Entre as prioridades está medida que zera imposto sobre compras internacionais de até US$ 50 e perde validade em setembro
O governo conseguiu avançar, nesta semana, na tramitação de seis medidas provisórias que estavam pendentes de análise no Congresso Nacional. As comissões mistas responsáveis por discutir as propostas serão instaladas nesta quarta-feira (12), durante a primeira semana de esforço concentrado do Legislativo antes das eleições de outubro.
Entre as medidas que ganharam prioridade está a MP que zera o imposto de importação para compras internacionais de até US$ 50, conhecida como “taxa das blusinhas”. O texto foi editado em 12 de maio e teve a validade prorrogada em julho pelo presidente do Congresso, Davi Alcolumbre.
A medida perde a validade em 8 de setembro. Se não for aprovada dentro do prazo, a cobrança do imposto volta a valer para as compras enquadradas na regra.
A instalação da comissão mista é apenas a primeira etapa da tramitação. Depois da análise dos deputados e senadores que integram o colegiado, a proposta ainda precisará ser votada pelos plenários da Câmara dos Deputados e do Senado Federal.
Outras cinco medidas entram na pauta
Além da MP sobre as compras internacionais, outras cinco medidas provisórias terão as respectivas comissões mistas instaladas nesta quarta-feira.
Entre elas estão propostas relacionadas à redução da fila de espera do INSS e à ampliação das carreiras que podem receber o adicional destinado a servidores que trabalham em regiões de fronteira.
Também estão entre as prioridades do governo medidas que tratam das regras para entregadores e mototaxistas, da criação do Enamed (Exame Nacional de Avaliação da Formação Médica) e da abertura de crédito para localidades afetadas por desastres naturais.
A medida relacionada aos recursos para áreas atingidas por eventos extremos ainda precisa passar pela Comissão Mista de Orçamento (CMO).

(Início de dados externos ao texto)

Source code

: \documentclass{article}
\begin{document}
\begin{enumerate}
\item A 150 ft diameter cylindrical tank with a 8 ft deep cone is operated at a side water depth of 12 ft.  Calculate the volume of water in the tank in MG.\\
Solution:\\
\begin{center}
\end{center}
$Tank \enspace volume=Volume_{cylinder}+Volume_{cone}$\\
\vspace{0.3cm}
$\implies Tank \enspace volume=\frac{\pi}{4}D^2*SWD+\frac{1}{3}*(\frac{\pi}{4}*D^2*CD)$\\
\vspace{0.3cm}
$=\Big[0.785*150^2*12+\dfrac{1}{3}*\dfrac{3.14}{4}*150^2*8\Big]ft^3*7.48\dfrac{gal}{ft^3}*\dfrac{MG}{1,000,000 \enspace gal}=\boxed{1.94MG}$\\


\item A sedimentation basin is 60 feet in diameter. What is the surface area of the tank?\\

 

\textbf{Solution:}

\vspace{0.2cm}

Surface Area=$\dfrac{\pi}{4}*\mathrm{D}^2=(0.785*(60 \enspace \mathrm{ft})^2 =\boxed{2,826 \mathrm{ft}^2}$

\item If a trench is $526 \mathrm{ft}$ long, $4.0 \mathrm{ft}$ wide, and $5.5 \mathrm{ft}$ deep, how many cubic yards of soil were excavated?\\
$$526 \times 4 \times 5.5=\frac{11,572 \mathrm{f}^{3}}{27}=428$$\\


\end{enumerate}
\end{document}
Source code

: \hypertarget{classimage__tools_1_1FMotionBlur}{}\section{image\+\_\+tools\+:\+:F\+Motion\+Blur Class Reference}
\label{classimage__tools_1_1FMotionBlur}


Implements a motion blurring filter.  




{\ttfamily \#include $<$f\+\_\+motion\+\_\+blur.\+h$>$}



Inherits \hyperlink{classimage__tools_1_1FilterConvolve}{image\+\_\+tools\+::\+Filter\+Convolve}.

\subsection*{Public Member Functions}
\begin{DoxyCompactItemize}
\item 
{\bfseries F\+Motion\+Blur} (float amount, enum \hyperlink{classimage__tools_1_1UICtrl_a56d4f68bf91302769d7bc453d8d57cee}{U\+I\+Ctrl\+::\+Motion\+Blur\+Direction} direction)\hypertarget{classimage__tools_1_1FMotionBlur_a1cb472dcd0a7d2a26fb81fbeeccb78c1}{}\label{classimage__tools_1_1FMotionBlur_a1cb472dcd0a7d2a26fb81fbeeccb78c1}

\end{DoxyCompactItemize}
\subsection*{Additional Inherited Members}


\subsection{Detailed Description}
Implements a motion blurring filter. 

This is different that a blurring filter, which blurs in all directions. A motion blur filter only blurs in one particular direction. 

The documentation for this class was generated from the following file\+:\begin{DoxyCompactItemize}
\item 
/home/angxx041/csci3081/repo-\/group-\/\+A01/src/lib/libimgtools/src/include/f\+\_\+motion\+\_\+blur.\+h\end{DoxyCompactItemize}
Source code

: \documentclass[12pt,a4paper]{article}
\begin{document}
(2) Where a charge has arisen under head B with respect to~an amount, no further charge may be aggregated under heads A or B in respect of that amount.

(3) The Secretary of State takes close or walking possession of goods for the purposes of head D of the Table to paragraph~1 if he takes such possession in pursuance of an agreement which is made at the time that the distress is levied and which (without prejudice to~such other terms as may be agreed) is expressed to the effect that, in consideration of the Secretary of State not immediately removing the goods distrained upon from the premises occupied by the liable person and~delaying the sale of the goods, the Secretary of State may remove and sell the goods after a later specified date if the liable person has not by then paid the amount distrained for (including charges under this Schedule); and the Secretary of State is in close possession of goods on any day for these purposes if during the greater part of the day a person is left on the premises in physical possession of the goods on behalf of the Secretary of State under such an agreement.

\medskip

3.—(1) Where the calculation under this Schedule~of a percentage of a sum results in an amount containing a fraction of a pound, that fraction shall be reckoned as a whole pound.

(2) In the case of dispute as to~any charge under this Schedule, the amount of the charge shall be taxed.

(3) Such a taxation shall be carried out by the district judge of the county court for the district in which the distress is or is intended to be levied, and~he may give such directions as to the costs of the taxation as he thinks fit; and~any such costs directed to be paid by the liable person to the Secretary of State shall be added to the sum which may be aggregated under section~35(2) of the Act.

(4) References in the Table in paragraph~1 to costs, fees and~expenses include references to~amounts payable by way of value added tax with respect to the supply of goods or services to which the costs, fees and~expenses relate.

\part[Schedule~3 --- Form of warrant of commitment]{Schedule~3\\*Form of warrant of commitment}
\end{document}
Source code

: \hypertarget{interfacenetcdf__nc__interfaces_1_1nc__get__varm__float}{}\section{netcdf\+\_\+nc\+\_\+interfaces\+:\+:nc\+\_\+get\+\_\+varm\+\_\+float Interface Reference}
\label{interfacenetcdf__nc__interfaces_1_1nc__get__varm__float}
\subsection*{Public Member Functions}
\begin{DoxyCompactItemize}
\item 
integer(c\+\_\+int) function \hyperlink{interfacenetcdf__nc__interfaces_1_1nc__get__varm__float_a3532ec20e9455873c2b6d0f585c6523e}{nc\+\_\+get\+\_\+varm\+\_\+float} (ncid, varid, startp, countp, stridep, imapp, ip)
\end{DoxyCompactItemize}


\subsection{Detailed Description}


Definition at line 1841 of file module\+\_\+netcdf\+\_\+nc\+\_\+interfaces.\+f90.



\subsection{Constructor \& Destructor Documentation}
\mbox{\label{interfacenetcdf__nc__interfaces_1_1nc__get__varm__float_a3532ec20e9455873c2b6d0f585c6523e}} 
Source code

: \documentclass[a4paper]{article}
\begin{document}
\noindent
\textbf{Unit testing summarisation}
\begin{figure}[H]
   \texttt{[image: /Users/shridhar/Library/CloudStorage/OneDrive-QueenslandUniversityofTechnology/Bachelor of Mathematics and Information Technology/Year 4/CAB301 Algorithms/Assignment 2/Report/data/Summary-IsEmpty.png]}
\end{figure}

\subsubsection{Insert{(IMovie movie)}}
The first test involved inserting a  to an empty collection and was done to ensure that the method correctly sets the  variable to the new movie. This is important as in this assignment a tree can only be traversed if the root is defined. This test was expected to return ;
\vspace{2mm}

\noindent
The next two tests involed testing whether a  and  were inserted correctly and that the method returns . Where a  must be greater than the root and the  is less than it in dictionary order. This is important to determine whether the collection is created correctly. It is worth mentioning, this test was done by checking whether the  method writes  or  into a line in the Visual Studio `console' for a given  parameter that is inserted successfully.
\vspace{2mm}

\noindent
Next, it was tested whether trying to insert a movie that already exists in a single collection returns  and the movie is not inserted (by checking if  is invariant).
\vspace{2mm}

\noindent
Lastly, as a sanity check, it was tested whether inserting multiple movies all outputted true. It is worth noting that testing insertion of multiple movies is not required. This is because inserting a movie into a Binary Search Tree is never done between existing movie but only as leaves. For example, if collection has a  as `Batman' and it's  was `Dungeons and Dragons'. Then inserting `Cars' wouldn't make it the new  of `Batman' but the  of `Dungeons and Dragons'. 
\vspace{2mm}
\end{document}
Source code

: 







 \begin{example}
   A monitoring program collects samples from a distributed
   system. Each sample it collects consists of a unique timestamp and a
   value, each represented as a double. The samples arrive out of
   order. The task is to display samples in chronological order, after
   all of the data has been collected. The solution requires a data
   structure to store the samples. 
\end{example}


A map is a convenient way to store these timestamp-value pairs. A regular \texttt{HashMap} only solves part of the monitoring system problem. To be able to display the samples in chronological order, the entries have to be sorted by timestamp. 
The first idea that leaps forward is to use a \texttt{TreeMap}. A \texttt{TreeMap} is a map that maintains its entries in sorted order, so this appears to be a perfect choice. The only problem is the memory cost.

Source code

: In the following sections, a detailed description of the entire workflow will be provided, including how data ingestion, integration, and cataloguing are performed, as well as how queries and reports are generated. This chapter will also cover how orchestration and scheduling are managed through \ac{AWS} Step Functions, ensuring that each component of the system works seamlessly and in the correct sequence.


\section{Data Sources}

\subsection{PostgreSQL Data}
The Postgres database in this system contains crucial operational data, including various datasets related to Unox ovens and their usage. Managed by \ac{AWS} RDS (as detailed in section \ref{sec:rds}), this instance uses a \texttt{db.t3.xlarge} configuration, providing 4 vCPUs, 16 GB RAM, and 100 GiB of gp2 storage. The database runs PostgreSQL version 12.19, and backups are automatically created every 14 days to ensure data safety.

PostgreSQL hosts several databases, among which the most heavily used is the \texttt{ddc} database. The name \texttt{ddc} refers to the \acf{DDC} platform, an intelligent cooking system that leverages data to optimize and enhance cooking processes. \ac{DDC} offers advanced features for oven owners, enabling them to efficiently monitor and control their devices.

Projetos sobre impostos e MEI também podem avançar
O esforço concentrado não deve ficar restrito às medidas provisórias. Projetos de lei também podem ser analisados pelo Congresso nas duas semanas previstas de mobilização antes das eleições.
Um dos textos que pode entrar na pauta é o PLP 114/2026, enviado pelo governo, que prevê a redução ou até a zeragem de impostos federais incidentes sobre combustíveis.
A proposta foi apresentada pelo Executivo após o início da guerra no Oriente Médio e tem como objetivo reduzir os efeitos da alta do preço internacional do petróleo sobre os combustíveis.
Outro projeto de iniciativa do governo, o PLP 186/2026, prevê mudanças nas regras do MEI (microempreendedor individual).
O texto estabelece um aumento progressivo do limite de receita bruta anual para enquadramento como MEI. O teto passaria dos atuais R$ 81 mil para R$ 110 mil em 2027 e R$ 140 mil em 2028.
A proposta também prevê a possibilidade de o microempreendedor individual contratar até dois empregados, em vez de apenas um.
Propostas polêmicas devem ficar fora da pauta
Apesar do esforço concentrado, líderes da Câmara indicam que projetos considerados mais controversos devem ter a votação adiada neste momento.
Entre eles está a proposta que prevê a criminalização da misoginia. O projeto tramita em regime de urgência, mas ainda não há acordo entre os líderes para que seja levado ao plenário.
A estratégia do Congresso nesta fase é concentrar as votações em propostas que tenham maior possibilidade de acordo, em um calendário reduzido pela proximidade das eleições de outubro.
Com a instalação das comissões mistas, o governo busca acelerar a análise das medidas provisórias que têm prazo de validade próximo do fim e evitar que propostas consideradas prioritárias percam eficácia por falta de votação.